PROBLEM REQUIREMENTS => Exclude all pictures, then copy each of the records exactly as written.

Excerpts from a dataset

== == ==

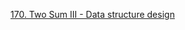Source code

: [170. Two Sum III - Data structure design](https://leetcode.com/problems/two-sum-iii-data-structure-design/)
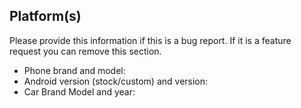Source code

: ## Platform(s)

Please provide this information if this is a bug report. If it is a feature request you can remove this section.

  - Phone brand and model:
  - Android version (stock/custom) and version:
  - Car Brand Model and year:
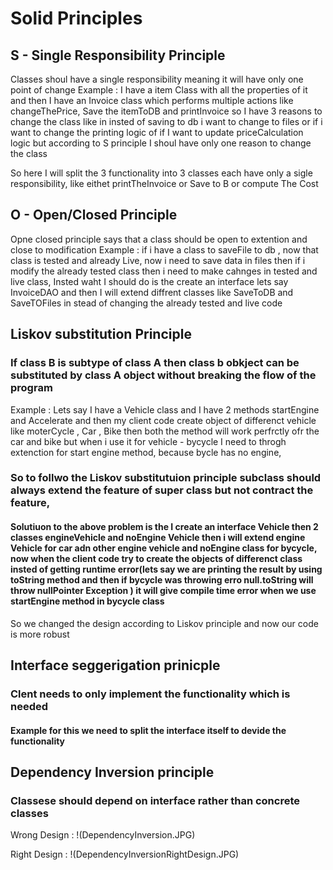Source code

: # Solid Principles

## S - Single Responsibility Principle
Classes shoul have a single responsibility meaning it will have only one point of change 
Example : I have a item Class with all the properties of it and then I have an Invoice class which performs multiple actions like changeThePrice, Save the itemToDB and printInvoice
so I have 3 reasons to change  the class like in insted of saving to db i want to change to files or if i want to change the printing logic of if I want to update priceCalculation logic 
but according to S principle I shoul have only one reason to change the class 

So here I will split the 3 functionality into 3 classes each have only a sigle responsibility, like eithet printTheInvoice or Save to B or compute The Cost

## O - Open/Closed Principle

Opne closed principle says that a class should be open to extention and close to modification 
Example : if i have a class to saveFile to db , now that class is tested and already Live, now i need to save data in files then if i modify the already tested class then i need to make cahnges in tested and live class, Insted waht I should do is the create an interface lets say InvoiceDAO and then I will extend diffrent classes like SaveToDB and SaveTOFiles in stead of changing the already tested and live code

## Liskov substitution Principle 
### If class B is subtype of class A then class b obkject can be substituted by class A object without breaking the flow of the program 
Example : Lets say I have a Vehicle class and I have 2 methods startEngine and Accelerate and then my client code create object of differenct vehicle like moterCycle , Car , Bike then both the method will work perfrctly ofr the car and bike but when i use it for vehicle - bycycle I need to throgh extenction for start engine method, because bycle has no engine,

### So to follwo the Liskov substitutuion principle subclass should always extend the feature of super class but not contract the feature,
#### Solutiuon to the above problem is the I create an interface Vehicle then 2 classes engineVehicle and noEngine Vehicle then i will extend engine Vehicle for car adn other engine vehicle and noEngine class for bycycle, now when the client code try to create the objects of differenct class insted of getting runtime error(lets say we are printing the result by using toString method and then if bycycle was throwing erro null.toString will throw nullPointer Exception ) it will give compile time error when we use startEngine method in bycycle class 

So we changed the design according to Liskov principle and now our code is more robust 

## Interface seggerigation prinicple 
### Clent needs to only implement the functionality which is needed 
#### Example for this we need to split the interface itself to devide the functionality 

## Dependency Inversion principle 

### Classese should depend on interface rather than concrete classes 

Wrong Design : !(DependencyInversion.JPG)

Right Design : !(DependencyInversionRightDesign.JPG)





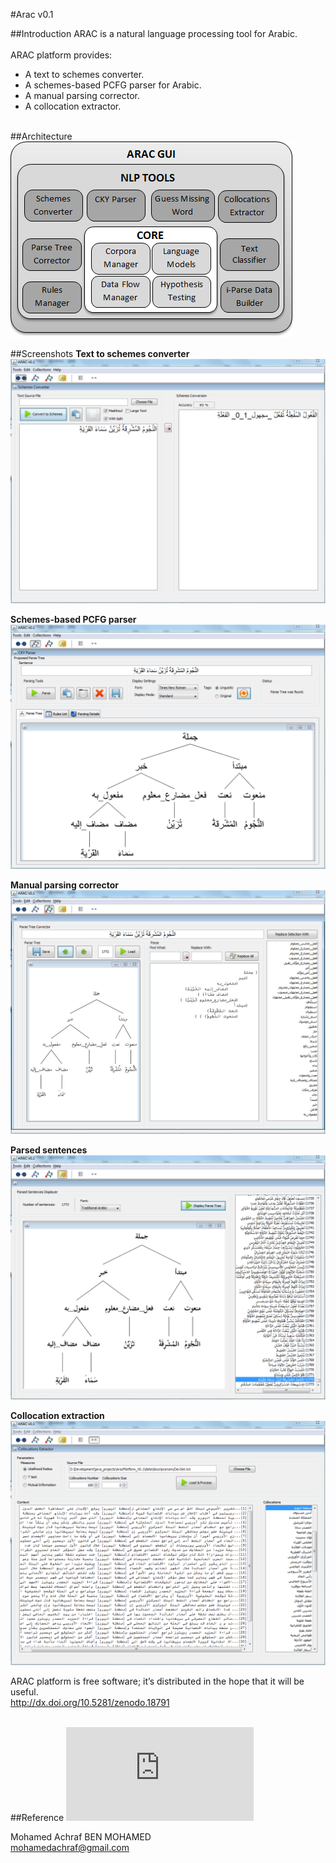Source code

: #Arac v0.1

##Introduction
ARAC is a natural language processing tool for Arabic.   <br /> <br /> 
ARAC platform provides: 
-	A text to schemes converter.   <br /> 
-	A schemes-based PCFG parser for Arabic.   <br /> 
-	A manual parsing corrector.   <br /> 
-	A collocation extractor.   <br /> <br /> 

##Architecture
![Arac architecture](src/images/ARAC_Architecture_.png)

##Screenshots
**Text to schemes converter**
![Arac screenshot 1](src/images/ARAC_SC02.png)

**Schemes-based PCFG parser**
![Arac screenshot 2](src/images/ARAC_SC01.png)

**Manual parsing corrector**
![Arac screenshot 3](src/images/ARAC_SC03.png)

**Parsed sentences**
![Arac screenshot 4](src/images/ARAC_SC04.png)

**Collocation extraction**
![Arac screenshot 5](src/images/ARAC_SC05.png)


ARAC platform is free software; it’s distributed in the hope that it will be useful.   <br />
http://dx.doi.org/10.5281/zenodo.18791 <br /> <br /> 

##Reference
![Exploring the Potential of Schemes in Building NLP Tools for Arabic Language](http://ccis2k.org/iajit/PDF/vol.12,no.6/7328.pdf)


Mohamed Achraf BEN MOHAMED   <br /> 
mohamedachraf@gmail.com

== == ==

WRITTEN SOLUTION =>
Source code

: [170. Two Sum III - Data structure design](https://leetcode.com/problems/two-sum-iii-data-structure-design/)
Source code

: ## Platform(s)

Please provide this information if this is a bug report. If it is a feature request you can remove this section.

  - Phone brand and model:
  - Android version (stock/custom) and version:
  - Car Brand Model and year:
Source code

: # Solid Principles

## S - Single Responsibility Principle
Classes shoul have a single responsibility meaning it will have only one point of change 
Example : I have a item Class with all the properties of it and then I have an Invoice class which performs multiple actions like changeThePrice, Save the itemToDB and printInvoice
so I have 3 reasons to change  the class like in insted of saving to db i want to change to files or if i want to change the printing logic of if I want to update priceCalculation logic 
but according to S principle I shoul have only one reason to change the class 

So here I will split the 3 functionality into 3 classes each have only a sigle responsibility, like eithet printTheInvoice or Save to B or compute The Cost

## O - Open/Closed Principle

Opne closed principle says that a class should be open to extention and close to modification 
Example : if i have a class to saveFile to db , now that class is tested and already Live, now i need to save data in files then if i modify the already tested class then i need to make cahnges in tested and live class, Insted waht I should do is the create an interface lets say InvoiceDAO and then I will extend diffrent classes like SaveToDB and SaveTOFiles in stead of changing the already tested and live code

## Liskov substitution Principle 
### If class B is subtype of class A then class b obkject can be substituted by class A object without breaking the flow of the program 
Example : Lets say I have a Vehicle class and I have 2 methods startEngine and Accelerate and then my client code create object of differenct vehicle like moterCycle , Car , Bike then both the method will work perfrctly ofr the car and bike but when i use it for vehicle - bycycle I need to throgh extenction for start engine method, because bycle has no engine,

### So to follwo the Liskov substitutuion principle subclass should always extend the feature of super class but not contract the feature,
#### Solutiuon to the above problem is the I create an interface Vehicle then 2 classes engineVehicle and noEngine Vehicle then i will extend engine Vehicle for car adn other engine vehicle and noEngine class for bycycle, now when the client code try to create the objects of differenct class insted of getting runtime error(lets say we are printing the result by using toString method and then if bycycle was throwing erro null.toString will throw nullPointer Exception ) it will give compile time error when we use startEngine method in bycycle class 

So we changed the design according to Liskov principle and now our code is more robust 

## Interface seggerigation prinicple 
### Clent needs to only implement the functionality which is needed 
#### Example for this we need to split the interface itself to devide the functionality 

## Dependency Inversion principle 

### Classese should depend on interface rather than concrete classes 

Wrong Design : !(DependencyInversion.JPG)

Right Design : !(DependencyInversionRightDesign.JPG)





Source code

: #Arac v0.1

##Introduction
ARAC is a natural language processing tool for Arabic.   <br /> <br /> 
ARAC platform provides: 
-	A text to schemes converter.   <br /> 
-	A schemes-based PCFG parser for Arabic.   <br /> 
-	A manual parsing corrector.   <br /> 
-	A collocation extractor.   <br /> <br /> 

##Architecture
![Arac architecture](src/images/ARAC_Architecture_.png)

##Screenshots
**Text to schemes converter**
![Arac screenshot 1](src/images/ARAC_SC02.png)

**Schemes-based PCFG parser**
![Arac screenshot 2](src/images/ARAC_SC01.png)

**Manual parsing corrector**
![Arac screenshot 3](src/images/ARAC_SC03.png)

**Parsed sentences**
![Arac screenshot 4](src/images/ARAC_SC04.png)

**Collocation extraction**
![Arac screenshot 5](src/images/ARAC_SC05.png)


ARAC platform is free software; it’s distributed in the hope that it will be useful.   <br />
http://dx.doi.org/10.5281/zenodo.18791 <br /> <br /> 

##Reference
![Exploring the Potential of Schemes in Building NLP Tools for Arabic Language](http://ccis2k.org/iajit/PDF/vol.12,no.6/7328.pdf)


Mohamed Achraf BEN MOHAMED   <br /> 
mohamedachraf@gmail.com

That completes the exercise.